Если вы дадите людям сразу выше, чем они могут принять, то 3 варианта - 1-й - вас распнут как Иисуса, пытавшегося дать выше чем люди могли принять, 2-й ваши храмы будут пусты, 3-й - ваше высшее извратят и сделают из него очередной культ, и вам придется как Будде говорить, что Бога вообще нет.

Еще Иисус говорил об этом
_«Не давайте святыни псам и не бросайте жемчуга вашего перед свиньями, чтобы они не попрали его ногами своими и, обратившись, не растерзали вас»._ 

Поэтому никто никого не эксплуатирует, оставьте, пожалуйста Вашу конспирологию. Если ребенку в детском саду давать высшую математику, это ни к чему не приведет, как вы понимаете. Ему дают то, что он может понять и принять. Но если он хочет и ищет большего, то какие проблемы? Всё это знание доступно. Но не ждите, что оно будет явно напечатано в открытом виде. Вы может быть видите, что и писания напечатаны многими уровнями. Так что же вы хотите, чтобы печатали только для вас лично, исключительно для вашего уровня? Это уже на уровне отношений гуру-ученик.

Предлагаю Вам подумать над такими 4-мя вероятными в Кали-Югу ситуации:
1) Мошенники пришли эксплуатировать праведников. Маловероятно, т.к. странно, что праведники этого не видят, а вот только вы один такой.
2) Мошенники пришли эксплуатировать мошенников. Вероятно. Но зачем вы тогда защищаете одних мошенников от других мошенников? Лидеры соответствуют пастве и паства лидерам.
3) Праведники пришли спасать праведников. Вероятно. Тогда вам лучше помалкивать.
4) Праведники пришли спасать мошенников. Тоже вероятно, но маловероятно что получится, т.к. эта паства такова, что способна принять весьма ограниченное знание, а некоторые из них (не будем указывать пальцем), уже настолько в нетерпении, что спешат распять этих праведников, ну просто от чистого сердца, что и говорить.

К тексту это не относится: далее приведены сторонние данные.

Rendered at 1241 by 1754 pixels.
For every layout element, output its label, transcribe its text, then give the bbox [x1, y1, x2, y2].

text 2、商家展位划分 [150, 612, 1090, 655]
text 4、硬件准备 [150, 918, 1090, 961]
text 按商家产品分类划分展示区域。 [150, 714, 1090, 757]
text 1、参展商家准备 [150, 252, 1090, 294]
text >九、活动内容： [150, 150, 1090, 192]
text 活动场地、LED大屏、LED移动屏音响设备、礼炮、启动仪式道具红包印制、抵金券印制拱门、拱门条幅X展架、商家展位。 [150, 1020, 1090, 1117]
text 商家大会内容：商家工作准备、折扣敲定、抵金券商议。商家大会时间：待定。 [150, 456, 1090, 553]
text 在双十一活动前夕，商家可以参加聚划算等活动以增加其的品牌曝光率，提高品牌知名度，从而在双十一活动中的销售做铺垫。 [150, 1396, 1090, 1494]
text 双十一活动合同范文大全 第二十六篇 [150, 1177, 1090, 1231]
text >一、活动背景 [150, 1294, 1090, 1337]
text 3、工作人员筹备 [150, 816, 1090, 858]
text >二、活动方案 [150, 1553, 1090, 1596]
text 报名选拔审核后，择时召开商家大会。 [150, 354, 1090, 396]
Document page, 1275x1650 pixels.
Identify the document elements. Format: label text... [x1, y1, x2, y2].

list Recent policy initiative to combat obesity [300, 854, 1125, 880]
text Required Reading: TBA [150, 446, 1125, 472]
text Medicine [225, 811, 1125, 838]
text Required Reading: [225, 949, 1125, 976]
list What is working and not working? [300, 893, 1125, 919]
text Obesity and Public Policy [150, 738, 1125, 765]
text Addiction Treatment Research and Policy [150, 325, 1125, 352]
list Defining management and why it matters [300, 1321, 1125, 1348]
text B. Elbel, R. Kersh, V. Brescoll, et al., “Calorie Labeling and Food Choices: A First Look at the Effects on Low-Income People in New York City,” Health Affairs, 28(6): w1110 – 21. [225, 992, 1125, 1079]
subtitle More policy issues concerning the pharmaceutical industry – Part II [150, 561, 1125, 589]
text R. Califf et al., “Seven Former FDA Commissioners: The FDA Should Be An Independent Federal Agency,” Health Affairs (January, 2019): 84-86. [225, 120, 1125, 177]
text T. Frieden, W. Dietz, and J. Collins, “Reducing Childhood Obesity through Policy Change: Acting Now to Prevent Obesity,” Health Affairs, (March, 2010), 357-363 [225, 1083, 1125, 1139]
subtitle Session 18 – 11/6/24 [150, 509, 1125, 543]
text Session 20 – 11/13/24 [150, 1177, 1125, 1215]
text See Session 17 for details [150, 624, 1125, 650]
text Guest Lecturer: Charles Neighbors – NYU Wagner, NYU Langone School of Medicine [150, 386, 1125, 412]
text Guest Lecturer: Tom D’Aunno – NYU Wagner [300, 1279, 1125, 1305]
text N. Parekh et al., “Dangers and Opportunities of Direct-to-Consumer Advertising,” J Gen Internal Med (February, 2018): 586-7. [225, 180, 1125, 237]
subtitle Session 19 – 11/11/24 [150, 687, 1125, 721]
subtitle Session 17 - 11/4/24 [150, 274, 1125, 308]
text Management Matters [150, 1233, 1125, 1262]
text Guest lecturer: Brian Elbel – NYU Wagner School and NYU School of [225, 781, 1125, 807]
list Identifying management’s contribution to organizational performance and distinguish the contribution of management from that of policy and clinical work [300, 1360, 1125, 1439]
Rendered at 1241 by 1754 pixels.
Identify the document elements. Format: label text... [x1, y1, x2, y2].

В какой ситуации вы себя видите?

И напоследок, побойтесь Бога. Есть цитата в Библии, в Деяниях

_"И ныне, говорю вам, отстаньте от людей сих и оставьте их; ибо если это предприятие и это дело - от человеков, то оно разрушится,
39 а если от Бога, то вы не можете разрушить его; берегитесь, чтобы вам не оказаться и богопротивниками."_

----------


## Kasturika d.d.

> Откройте глаза. Я ответил на многие вопросы выше (6 ответов). Если будете вопрошать в позе прокурора - буду игнорировать.
>  Какие вопросы еще я не заметил? Вот эти :"Эти гнусные намеки к чему? " 
> Спасибо. Я буду изучать этикет в будущем. А цели у нас общие : 7 целей ИСККОН. В том числе и на Форуме.


Нет, у нас с вами не общие цели на форуме, я же читаю ваши посты, вижу ваши цели. Таких парней много было уже на форуме. У них одни и те же темы. Они либо проталкивают тут идеи ритвиков, либо идею, что чистые гуру только в Гаудиа-матхах. Такие люди вскормлены ядом оскорблений наших духовных учителей и не знают книг  Прабхупады. Общение с ними неинтересно и скучно. 
Так что все ваши аргументы давно известны, ничего нового. Понаблюдаю за вашей судьбой на форуме)

----------


## Игорь123

> В третьих ничего нет плохого в истинных религиях.[/I]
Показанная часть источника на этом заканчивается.